Whats the use of less restrictive member access modifiers than the class access modifier?

Stefan D. :

Say I have a class with some members, and the members have a less restrictive access modifier than the class itself.

A concrete example could be:

package apples;

class A { // package private
    public int foo() { // public (=> less restrictive than *package private*)
        return 42;
    }
}

To my understanding a class access modifier that is more restrictive than the member access modifier, will override the less restrictive member access modifiers. So a less restrictive member access modifier should have no effect at all.

  • Is my understanding correct?
    • If not, what are the consequences?
  • What could be valid reasons to have less restrictive member access modifiers?
  • Finally, what are there best practice to follow?

I also did some experimenting because I thought it might have consequences once I start passing function references around, however even then the access modifier does not seem to matter.

The situation that I constructed is the following:

  • apples.B provides a public method bla() that returns a reference to apples.A.foo.
  • Then pizzas.C calls apples.B.bla to obtain a reference to A.foo and calls it.
  • So A.foo() is not directly visible to C, but is only indirectly accessible via B.bla()
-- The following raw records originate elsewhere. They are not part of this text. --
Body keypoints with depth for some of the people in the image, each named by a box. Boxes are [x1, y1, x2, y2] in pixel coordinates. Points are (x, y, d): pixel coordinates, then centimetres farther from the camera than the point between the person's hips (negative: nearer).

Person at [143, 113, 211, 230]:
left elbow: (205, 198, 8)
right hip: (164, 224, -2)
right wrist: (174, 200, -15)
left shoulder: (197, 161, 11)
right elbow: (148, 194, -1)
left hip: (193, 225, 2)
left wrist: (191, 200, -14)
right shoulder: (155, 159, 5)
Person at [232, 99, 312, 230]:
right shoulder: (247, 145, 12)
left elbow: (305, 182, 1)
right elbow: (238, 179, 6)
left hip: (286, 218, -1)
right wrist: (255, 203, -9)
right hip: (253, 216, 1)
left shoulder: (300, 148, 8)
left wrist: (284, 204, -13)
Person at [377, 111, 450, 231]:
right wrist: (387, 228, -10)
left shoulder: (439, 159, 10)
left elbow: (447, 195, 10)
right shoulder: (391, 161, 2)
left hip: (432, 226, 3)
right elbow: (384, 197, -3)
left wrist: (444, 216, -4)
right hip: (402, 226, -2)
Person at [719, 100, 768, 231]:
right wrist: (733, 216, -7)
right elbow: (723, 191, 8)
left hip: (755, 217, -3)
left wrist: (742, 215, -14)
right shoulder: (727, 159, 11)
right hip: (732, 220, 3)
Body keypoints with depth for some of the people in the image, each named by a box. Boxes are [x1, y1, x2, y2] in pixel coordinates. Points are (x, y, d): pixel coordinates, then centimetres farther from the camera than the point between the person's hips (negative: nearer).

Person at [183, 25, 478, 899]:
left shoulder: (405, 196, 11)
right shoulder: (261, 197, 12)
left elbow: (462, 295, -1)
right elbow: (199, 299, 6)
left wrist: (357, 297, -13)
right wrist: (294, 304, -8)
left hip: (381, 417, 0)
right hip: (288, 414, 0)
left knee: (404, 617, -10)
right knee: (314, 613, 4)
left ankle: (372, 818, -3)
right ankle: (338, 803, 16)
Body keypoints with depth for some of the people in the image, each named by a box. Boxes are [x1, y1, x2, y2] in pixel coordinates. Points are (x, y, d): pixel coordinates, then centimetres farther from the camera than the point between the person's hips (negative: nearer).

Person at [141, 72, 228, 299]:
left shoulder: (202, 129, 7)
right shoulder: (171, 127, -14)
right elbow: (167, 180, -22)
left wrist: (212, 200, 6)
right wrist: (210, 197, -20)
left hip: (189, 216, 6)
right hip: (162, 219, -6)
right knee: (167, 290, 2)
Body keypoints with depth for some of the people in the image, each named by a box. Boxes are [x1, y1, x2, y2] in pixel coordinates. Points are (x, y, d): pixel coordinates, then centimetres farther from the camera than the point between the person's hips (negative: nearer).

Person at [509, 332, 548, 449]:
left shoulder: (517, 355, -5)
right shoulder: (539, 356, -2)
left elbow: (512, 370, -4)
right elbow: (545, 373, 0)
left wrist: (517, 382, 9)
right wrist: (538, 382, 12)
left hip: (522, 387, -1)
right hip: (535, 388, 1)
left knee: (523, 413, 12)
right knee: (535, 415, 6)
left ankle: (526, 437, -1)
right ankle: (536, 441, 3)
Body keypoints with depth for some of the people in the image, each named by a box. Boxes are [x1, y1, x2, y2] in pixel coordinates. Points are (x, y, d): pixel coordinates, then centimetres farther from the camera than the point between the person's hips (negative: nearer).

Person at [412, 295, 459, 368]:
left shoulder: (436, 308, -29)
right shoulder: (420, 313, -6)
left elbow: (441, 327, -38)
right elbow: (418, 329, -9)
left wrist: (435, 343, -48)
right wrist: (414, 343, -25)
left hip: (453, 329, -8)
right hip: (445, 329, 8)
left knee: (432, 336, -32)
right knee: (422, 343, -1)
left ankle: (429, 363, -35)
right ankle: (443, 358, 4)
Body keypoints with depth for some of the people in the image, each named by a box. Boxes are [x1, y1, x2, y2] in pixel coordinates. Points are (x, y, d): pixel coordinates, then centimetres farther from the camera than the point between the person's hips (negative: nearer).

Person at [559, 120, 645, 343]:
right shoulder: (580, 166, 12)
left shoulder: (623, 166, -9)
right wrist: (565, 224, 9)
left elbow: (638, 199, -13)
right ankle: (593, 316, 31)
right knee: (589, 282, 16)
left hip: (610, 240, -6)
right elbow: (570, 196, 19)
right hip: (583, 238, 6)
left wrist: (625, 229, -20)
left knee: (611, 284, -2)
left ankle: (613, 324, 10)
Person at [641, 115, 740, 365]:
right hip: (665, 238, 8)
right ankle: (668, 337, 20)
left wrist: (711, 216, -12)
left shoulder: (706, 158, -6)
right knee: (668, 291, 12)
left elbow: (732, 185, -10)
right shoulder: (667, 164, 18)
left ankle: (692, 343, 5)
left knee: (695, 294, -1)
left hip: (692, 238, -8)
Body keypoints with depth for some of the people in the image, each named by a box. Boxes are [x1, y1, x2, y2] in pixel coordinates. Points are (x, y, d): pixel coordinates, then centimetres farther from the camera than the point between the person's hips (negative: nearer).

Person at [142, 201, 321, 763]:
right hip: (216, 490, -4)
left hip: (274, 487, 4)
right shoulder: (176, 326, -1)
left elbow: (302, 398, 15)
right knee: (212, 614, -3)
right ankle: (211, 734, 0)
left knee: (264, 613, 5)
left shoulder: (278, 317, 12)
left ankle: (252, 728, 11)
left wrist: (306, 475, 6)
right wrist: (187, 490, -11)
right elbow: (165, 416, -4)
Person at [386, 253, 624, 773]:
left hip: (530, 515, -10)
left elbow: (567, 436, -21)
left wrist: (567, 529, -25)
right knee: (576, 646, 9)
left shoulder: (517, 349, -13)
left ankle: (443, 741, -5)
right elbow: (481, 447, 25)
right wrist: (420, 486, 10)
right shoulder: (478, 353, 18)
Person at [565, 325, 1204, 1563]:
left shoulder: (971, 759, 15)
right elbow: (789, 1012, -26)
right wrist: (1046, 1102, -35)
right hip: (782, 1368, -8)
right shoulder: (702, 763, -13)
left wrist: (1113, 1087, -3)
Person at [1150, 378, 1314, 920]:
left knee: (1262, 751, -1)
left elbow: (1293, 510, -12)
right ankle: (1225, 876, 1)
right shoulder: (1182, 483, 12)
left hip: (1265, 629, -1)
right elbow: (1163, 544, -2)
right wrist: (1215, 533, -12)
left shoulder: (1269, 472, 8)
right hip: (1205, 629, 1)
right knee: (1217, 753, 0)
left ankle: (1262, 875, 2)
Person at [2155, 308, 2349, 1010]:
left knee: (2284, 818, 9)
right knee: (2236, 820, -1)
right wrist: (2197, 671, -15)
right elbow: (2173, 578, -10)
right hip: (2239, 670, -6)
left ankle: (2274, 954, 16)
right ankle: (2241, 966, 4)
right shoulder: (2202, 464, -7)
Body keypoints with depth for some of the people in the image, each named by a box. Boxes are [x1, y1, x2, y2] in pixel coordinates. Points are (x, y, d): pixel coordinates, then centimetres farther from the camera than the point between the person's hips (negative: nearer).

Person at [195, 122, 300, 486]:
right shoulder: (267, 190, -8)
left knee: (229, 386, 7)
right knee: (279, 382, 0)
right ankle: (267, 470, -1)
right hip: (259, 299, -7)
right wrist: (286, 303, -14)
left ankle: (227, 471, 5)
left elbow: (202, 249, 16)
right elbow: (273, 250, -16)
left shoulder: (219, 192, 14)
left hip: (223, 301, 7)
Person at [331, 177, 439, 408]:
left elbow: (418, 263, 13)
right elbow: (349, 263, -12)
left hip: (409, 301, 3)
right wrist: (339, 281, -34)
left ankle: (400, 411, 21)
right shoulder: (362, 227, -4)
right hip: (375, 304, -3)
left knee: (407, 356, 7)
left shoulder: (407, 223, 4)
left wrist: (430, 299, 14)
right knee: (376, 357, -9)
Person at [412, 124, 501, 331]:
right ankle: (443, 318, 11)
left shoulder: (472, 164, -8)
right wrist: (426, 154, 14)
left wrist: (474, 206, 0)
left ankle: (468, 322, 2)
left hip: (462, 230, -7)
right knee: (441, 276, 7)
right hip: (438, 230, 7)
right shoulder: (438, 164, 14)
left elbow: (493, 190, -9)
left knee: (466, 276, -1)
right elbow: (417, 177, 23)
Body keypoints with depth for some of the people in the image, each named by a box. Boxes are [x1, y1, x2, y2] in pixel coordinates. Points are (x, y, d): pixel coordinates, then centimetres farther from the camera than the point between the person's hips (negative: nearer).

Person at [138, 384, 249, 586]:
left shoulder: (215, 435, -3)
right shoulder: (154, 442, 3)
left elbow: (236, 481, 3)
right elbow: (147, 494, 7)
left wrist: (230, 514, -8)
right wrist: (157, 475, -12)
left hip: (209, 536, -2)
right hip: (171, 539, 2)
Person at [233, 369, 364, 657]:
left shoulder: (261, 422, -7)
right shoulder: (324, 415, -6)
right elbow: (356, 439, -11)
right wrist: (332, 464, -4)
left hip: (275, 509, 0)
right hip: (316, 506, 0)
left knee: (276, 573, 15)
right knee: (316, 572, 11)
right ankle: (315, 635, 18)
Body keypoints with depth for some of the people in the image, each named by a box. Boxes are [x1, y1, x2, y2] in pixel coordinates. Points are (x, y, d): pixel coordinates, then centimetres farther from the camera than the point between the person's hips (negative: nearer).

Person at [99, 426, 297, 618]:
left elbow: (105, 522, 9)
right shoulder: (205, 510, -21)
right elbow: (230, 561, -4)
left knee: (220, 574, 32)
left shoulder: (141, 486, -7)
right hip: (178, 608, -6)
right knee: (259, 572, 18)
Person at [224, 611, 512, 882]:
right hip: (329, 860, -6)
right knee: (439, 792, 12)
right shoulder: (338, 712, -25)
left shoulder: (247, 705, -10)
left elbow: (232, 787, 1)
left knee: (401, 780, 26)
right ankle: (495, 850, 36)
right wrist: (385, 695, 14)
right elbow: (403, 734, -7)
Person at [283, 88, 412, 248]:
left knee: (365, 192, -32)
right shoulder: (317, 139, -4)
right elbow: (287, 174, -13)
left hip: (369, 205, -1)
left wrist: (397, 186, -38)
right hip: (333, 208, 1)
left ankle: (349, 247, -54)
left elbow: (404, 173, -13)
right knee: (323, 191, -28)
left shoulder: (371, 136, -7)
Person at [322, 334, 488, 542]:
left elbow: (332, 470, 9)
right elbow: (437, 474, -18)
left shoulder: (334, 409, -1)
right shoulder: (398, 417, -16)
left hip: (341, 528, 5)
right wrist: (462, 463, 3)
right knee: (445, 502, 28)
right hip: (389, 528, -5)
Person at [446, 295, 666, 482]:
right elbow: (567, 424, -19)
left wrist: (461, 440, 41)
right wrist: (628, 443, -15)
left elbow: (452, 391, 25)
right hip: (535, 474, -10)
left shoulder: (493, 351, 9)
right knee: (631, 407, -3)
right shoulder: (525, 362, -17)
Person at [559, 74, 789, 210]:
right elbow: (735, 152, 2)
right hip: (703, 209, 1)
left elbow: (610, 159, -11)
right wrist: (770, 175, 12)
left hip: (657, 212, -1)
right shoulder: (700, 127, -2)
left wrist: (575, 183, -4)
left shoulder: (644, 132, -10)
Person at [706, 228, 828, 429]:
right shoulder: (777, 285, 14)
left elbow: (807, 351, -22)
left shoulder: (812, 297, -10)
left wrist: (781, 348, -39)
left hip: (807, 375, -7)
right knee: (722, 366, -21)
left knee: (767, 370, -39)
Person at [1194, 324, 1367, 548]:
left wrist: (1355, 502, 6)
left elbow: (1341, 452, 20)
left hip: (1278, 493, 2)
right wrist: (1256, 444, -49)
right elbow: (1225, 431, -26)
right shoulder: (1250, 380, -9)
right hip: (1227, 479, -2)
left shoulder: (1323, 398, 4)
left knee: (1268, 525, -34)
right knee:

I tested it and it does not make a difference whether I make the access modifier of foo() package private or not.

package apples;

import java.util.function.IntSupplier;

public class B {
    public IntSupplier getReferenceToAFoo() {
        A aInstance = new A();
        return aInstance::foo;
    }
}
package pizzas;

import apples.B;

import java.util.function.IntSupplier;

public class C {
    private int callAFooIndirectly() {
        B bInstance = new B();
        IntSupplier intsupplier = bInstance.getReferenceToAFoo();
        return intsupplier.getAsInt();
    }

    public static void main(String[] args) {
        C cInstance = new C();

        int i = cInstance.callAFooIndirectly();
        System.out.println(i);
        assert 42 == i;
    }
}

T.J. Crowder :

Is my understanding correct?

Yes.

What could be valid reasons to have less restrictive member access modifiers?

Two reasons:

  • Sometimes, you're implementing an interface; interface methods must be public
  • It makes it easier to change the overall access of your class. For instance, if you mark all the methods that you'd ever want to be public public, even in a package-private class, then later all you have to do to make the class public is add public to the class declaration.

Finally, what are there best practice to follow?

That's a matter of opinion, so not well-suited to a Stack Overflow question or answer. Do what seems reasonable to you and/or your team, and/or do what your team's style guide tells you to do.